── SUPPLIED DATA ──

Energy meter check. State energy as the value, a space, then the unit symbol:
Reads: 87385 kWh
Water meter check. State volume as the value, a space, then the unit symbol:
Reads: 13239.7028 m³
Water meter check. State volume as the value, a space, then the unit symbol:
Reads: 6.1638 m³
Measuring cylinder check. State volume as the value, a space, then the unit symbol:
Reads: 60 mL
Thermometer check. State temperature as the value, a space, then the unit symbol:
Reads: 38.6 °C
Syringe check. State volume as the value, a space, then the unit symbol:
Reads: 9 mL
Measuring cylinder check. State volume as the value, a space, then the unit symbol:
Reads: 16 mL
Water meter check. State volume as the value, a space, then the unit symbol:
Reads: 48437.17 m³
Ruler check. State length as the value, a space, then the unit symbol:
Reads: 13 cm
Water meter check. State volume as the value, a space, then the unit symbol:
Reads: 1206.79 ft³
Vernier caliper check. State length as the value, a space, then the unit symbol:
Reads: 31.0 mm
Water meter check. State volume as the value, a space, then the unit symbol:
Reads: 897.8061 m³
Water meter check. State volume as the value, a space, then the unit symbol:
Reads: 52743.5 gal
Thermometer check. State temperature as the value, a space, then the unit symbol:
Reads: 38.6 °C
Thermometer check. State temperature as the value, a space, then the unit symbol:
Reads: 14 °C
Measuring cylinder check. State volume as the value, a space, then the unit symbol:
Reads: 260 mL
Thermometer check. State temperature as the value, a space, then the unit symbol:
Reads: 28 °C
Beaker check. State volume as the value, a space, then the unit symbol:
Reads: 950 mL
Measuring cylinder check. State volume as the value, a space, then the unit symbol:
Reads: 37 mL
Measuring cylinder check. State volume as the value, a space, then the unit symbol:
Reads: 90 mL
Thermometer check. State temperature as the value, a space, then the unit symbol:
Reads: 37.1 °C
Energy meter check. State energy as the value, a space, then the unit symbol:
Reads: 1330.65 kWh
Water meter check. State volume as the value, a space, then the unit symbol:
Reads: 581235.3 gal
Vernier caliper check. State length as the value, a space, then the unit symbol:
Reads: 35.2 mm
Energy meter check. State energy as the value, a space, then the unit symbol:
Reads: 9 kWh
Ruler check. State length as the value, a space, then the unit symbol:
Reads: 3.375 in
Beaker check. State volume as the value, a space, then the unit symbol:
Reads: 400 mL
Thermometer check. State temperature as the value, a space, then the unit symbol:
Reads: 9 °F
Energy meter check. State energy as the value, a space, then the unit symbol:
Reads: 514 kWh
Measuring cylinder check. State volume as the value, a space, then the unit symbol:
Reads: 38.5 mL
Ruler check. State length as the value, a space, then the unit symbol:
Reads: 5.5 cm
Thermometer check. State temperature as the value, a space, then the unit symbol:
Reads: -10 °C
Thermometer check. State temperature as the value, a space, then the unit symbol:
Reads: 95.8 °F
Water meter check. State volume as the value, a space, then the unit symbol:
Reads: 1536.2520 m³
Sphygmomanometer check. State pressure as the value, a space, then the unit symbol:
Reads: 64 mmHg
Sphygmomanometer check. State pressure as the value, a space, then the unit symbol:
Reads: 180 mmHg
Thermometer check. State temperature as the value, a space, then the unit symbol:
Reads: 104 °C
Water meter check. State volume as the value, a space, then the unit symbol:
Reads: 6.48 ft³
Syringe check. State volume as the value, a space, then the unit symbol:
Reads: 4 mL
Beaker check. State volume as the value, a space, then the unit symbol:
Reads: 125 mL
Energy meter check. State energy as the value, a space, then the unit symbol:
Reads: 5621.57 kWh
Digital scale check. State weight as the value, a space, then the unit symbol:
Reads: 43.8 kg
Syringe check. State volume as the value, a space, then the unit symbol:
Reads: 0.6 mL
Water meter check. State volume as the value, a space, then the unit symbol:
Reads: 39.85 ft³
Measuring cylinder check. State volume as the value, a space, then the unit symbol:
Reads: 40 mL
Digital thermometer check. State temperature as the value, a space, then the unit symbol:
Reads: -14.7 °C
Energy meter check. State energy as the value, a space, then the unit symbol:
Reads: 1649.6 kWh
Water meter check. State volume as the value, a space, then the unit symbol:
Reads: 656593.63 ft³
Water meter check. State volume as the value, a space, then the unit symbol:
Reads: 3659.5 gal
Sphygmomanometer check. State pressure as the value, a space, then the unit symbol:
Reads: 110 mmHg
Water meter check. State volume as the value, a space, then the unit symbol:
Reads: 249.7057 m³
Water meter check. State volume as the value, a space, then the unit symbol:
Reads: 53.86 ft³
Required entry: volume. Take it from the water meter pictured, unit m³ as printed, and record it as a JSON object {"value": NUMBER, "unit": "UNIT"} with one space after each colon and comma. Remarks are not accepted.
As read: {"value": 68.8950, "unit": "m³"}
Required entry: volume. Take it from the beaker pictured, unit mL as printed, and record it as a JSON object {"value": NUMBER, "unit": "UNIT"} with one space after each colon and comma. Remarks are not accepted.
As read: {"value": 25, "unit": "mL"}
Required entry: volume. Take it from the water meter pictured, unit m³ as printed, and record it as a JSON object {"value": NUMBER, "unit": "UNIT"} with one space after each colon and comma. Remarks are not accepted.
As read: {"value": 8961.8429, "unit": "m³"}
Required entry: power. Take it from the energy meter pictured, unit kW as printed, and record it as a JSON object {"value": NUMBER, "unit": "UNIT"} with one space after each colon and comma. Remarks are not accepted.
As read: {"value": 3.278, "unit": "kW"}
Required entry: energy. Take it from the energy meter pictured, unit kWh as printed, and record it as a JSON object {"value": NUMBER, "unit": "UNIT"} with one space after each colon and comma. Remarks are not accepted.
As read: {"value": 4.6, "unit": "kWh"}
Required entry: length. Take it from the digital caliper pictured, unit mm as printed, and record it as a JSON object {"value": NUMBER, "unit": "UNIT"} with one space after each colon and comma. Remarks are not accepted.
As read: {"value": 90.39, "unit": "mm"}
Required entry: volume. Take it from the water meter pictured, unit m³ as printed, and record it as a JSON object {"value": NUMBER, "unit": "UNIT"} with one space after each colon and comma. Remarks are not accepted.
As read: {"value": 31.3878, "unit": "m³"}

───

* _WHAT YOU WILL DO_
Show each line of the records that contains the word "JSON", reproducing every such line in full.

* _THE ANSWER_
Required entry: volume. Take it from the water meter pictured, unit m³ as printed, and record it as a JSON object {"value": NUMBER, "unit": "UNIT"} with one space after each colon and comma. Remarks are not accepted.
Required entry: volume. Take it from the beaker pictured, unit mL as printed, and record it as a JSON object {"value": NUMBER, "unit": "UNIT"} with one space after each colon and comma. Remarks are not accepted.
Required entry: volume. Take it from the water meter pictured, unit m³ as printed, and record it as a JSON object {"value": NUMBER, "unit": "UNIT"} with one space after each colon and comma. Remarks are not accepted.
Required entry: power. Take it from the energy meter pictured, unit kW as printed, and record it as a JSON object {"value": NUMBER, "unit": "UNIT"} with one space after each colon and comma. Remarks are not accepted.
Required entry: energy. Take it from the energy meter pictured, unit kWh as printed, and record it as a JSON object {"value": NUMBER, "unit": "UNIT"} with one space after each colon and comma. Remarks are not accepted.
Required entry: length. Take it from the digital caliper pictured, unit mm as printed, and record it as a JSON object {"value": NUMBER, "unit": "UNIT"} with one space after each colon and comma. Remarks are not accepted.
Required entry: volume. Take it from the water meter pictured, unit m³ as printed, and record it as a JSON object {"value": NUMBER, "unit": "UNIT"} with one space after each colon and comma. Remarks are not accepted.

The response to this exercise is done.